Well, I can't fix the tag cloud etc until I get the ad working properly again.  Hmm... now I wonder why it's not disappearing.


----------



## Morrus (Jan 11, 2009)

How about now?


----------



## Alzrius (Jan 11, 2009)

Morrus said:


> How about now?




The "Popular Tags" "Recent Blogs" and "Reviews" boxes are still there.


----------



## Morrus (Jan 11, 2009)

Alzrius said:


> The "Popular Tags" "Recent Blogs" and "Reviews" boxes are still there.




Yes, I know.  That's why I said "I can't fix the tag cloud etc until I get the ad working properly again."  

So I need folks to confirm if the control worked for the ad before I go applying random bits of code to other elements.  Once I know it works for the ad, I can do the same for the others.


----------



## orchid blossom (Jan 11, 2009)

The ad is now gone.


----------



## Morrus (Jan 11, 2009)

OK, well I don't know for sure the ad toggle worked.  I've gone under an assumption that it did, and recoded the tag cloud the same way (no, not the reviews or blogs boxes yet).  

I've added a SEPARATE toggle under Edit Otions for the sidebar (so you SEPARATELY control the ad and the other sidebar elements, just in case some people, like myself, like the sidebar stuff but still want to lose the ad).

I've ONLY APPLIED THIS TO THE TAG CLOUD so far.  

I really need folks to confirm this is working before I do any more.  Are you succussefully able to turn off the ad and the tag cloud? 

If yes, I can then apply those changes to the other sidebar boxes.


----------



## Morrus (Jan 11, 2009)

orchid blossom said:


> The ad is now gone.




Ah, simul-post!  Thanks!


----------



## Alzrius (Jan 11, 2009)

Morrus said:


> I really need folks to confirm this is working before I do any more.  Are you succussefully able to turn off the ad and the tag cloud?
> 
> If yes, I can then apply those changes to the other sidebar boxes.




I just now toggled the sidebar elements, and sure enough the tag cloud box disappeared.


----------



## Morrus (Jan 11, 2009)

Alzrius said:


> I just now toggled the sidebar elements, and sure enough the tag cloud box disappeared.




Thank you, Alzrius.

Could you confirm that that behaviour is now replicated across all elements in the sidebar?


----------



## stonegod (Jan 11, 2009)

Morrus said:


> Yes, I know.  That's why I said "I can't fix the tag cloud etc until I get the ad working properly again."
> 
> So I need folks to confirm if the control worked for the ad before I go applying random bits of code to other elements.  Once I know it works for the ad, I can do the same for the others.



The ad is gone now properly (thanks); the other bits are still there as you know.


----------



## Morrus (Jan 11, 2009)

stonegod said:


> The ad is gone now properly (thanks); the other bits are still there as you know.




You're saying the toggle for the other bits does not work?

Crap.  Back to the drawing board.  Grrr.  I want my dinner.


----------



## stonegod (Jan 11, 2009)

Morrus said:


> Thank you, Alzrius.
> 
> Could you confirm that that behaviour is now replicated across all elements in the sidebar?



They all seem to be gone when I toggle.
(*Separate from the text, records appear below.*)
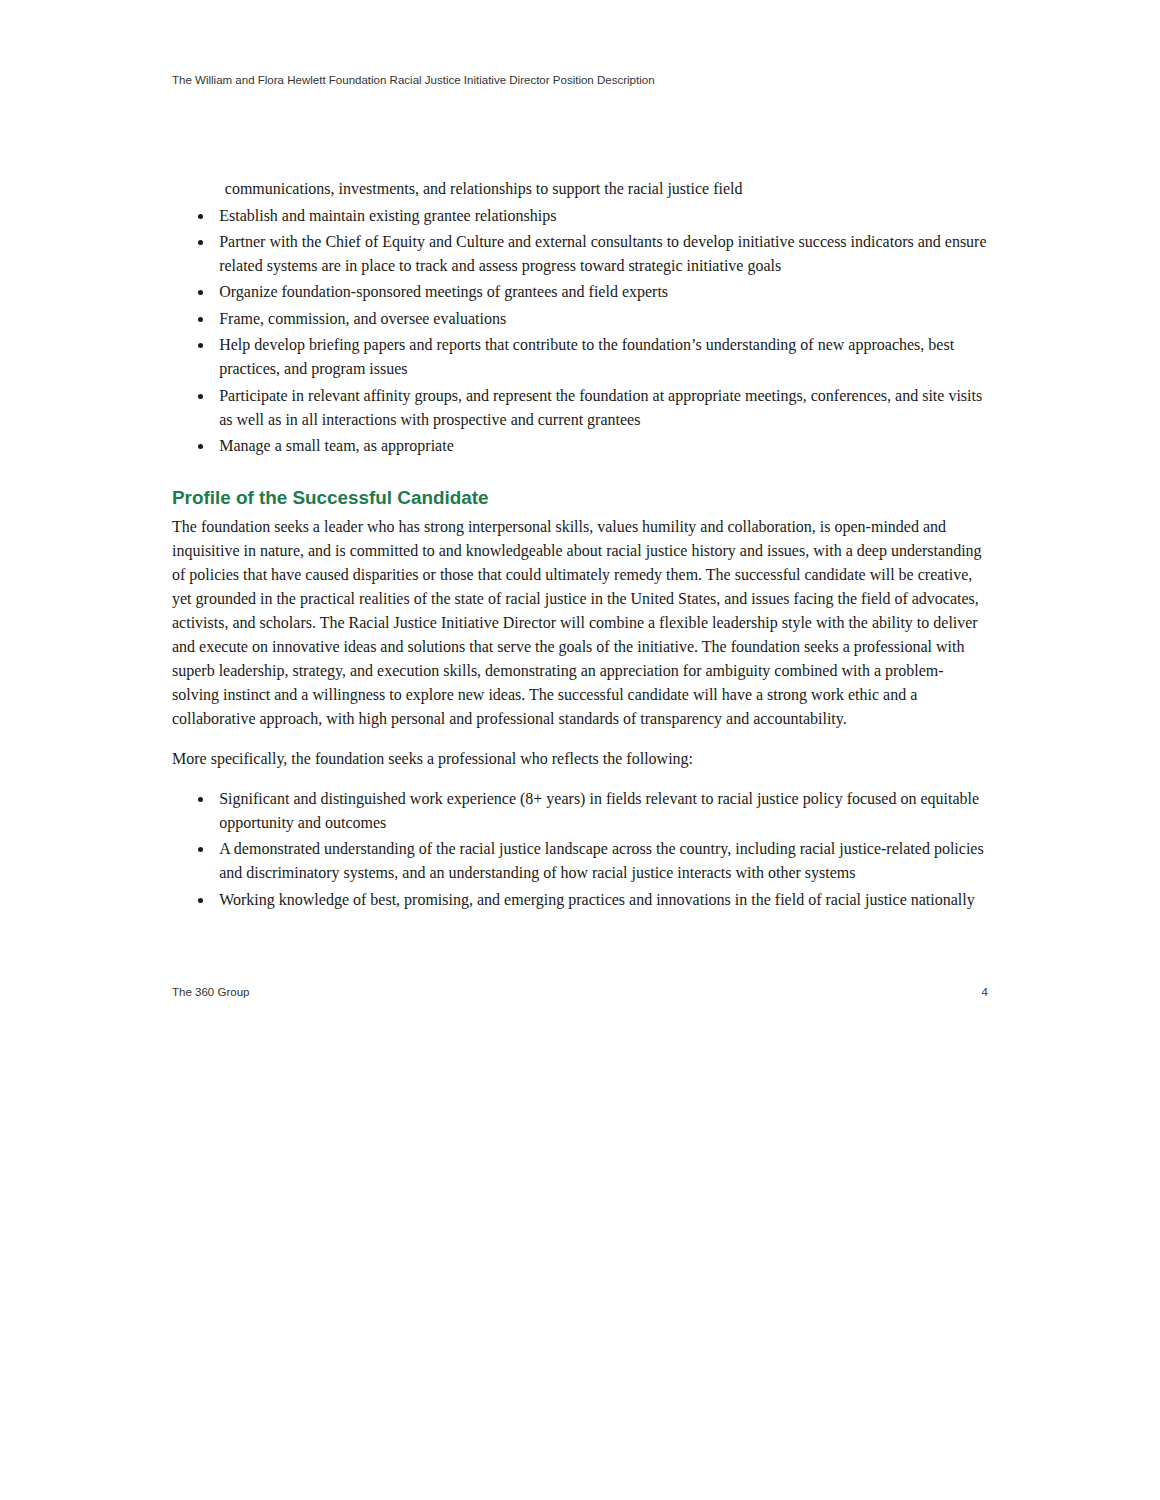The William and Flora Hewlett Foundation Racial Justice Initiative Director Position Description
communications, investments, and relationships to support the racial justice field
Establish and maintain existing grantee relationships
Partner with the Chief of Equity and Culture and external consultants to develop initiative success indicators and ensure related systems are in place to track and assess progress toward strategic initiative goals
Organize foundation-sponsored meetings of grantees and field experts
Frame, commission, and oversee evaluations
Help develop briefing papers and reports that contribute to the foundation’s understanding of new approaches, best practices, and program issues
Participate in relevant affinity groups, and represent the foundation at appropriate meetings, conferences, and site visits as well as in all interactions with prospective and current grantees
Manage a small team, as appropriate
Profile of the Successful Candidate
The foundation seeks a leader who has strong interpersonal skills, values humility and collaboration, is open-minded and inquisitive in nature, and is committed to and knowledgeable about racial justice history and issues, with a deep understanding of policies that have caused disparities or those that could ultimately remedy them. The successful candidate will be creative, yet grounded in the practical realities of the state of racial justice in the United States, and issues facing the field of advocates, activists, and scholars. The Racial Justice Initiative Director will combine a flexible leadership style with the ability to deliver and execute on innovative ideas and solutions that serve the goals of the initiative. The foundation seeks a professional with superb leadership, strategy, and execution skills, demonstrating an appreciation for ambiguity combined with a problem-solving instinct and a willingness to explore new ideas. The successful candidate will have a strong work ethic and a collaborative approach, with high personal and professional standards of transparency and accountability.
More specifically, the foundation seeks a professional who reflects the following:
Significant and distinguished work experience (8+ years) in fields relevant to racial justice policy focused on equitable opportunity and outcomes
A demonstrated understanding of the racial justice landscape across the country, including racial justice-related policies and discriminatory systems, and an understanding of how racial justice interacts with other systems
Working knowledge of best, promising, and emerging practices and innovations in the field of racial justice nationally
The 360 Group 4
Great!


----------



## stonegod (Jan 11, 2009)

Morrus said:


> You're saying the toggle for the other bits does not work?
> 
> Crap.  Back to the drawing board.  Grrr.  I want my dinner.



I was responding to your earlier post (before the second page popped up) when you had just gotten rid of the ads... see my above post that confirms everything vanished.

Go eat!


----------



## Alzrius (Jan 11, 2009)

Morrus said:


> Could you confirm that that behaviour is now replicated across all elements in the sidebar?




Indeed, all of those elements are gone, and things are back to normal. Nice work, Morrus.


----------



## garyh (Jan 11, 2009)

Alzrius said:


> Indeed, all of those elements are gone, and things are back to normal. Nice work, Morrus.




Same here.  Thanks, Morrus!


----------



## Mouseferatu (Jan 11, 2009)

garyh said:


> Same here.  Thanks, Morrus!




Thanks here, as well.


----------



## Brown Jenkin (Jan 12, 2009)

Sorry about being grumpy yesterday. I was sick and that just temporarily broke me. Thanks for fixing it.


----------



## freyar (Jan 12, 2009)

Mouseferatu said:


> Thanks here, as well.



And here too!


----------



## Nifft (Jan 17, 2009)

New toggle works perfectly for me.

Thanks, mang.

Cheers, -- N


----------



## Greylock (Jan 18, 2009)

I've been waiting to see if anyone else brings it up, but apparently I'm the only person who's lost the "view new posts" button? Haven't had it all week. Annoying as crud. I have to go to the end of threads and then try to track back to the last post I read. Real PITA for someone who can only visit every couple of days.


----------



## Merkuri (Jan 18, 2009)

Greylock said:


> I've been waiting to see if anyone else brings it up, but apparently I'm the only person who's lost the "view new posts" button? Haven't had it all week. Annoying as crud. I have to go to the end of threads and then try to track back to the last post I read. Real PITA for someone who can only visit every couple of days.




Hmm, I still see it.  I just used it to go to your post.  What skin are you using?


----------



## Greylock (Jan 18, 2009)

Just the default skin. But now that you've made me want to use it, I don't have the "quote" button anymore either.

Windows Vista, using FF 3.0.5. Haven't fussed around in my settings here or elsewhere. All this started about the time this thread started.


----------



## Greylock (Jan 18, 2009)

In fact, the only button I have now is the "Fork" one. Quote, edit, multi-quote and anything else are gone.

OK, in this ghastly white skin, the post button are back, quote etc. And I can see where the new post button should be, but it isn't a button. Just a link that says "Go to new posts", along with things like "Attachments" and such, all in text. When I go back to default black, it all disappears again.

But man, this white skin..... it's awful!


----------



## Merkuri (Jan 18, 2009)

Maybe try clearing your cache.  Your cached copy of those buttons may be broken somehow.

I think the white skin has potential, but there's a lot of it missing or broken.  I used it for a while at work because it was less conspicuous than the default skin, but after a month or two I couldn't take it anymore.  So yeah, I know what you mean.


----------



## Greylock (Jan 19, 2009)

Cleared cache and all that. Didn't work. ENWorld steadily becomes more and more useless to me as it becomes harder and harder to navigate. Wondering if anyone can ever give a hand? Problems I complained about ages ago are still in effect, even though Spoony declared them resolved [because he couldn't fix them, it was resolved.] Surely I'm not the only one with problems?


----------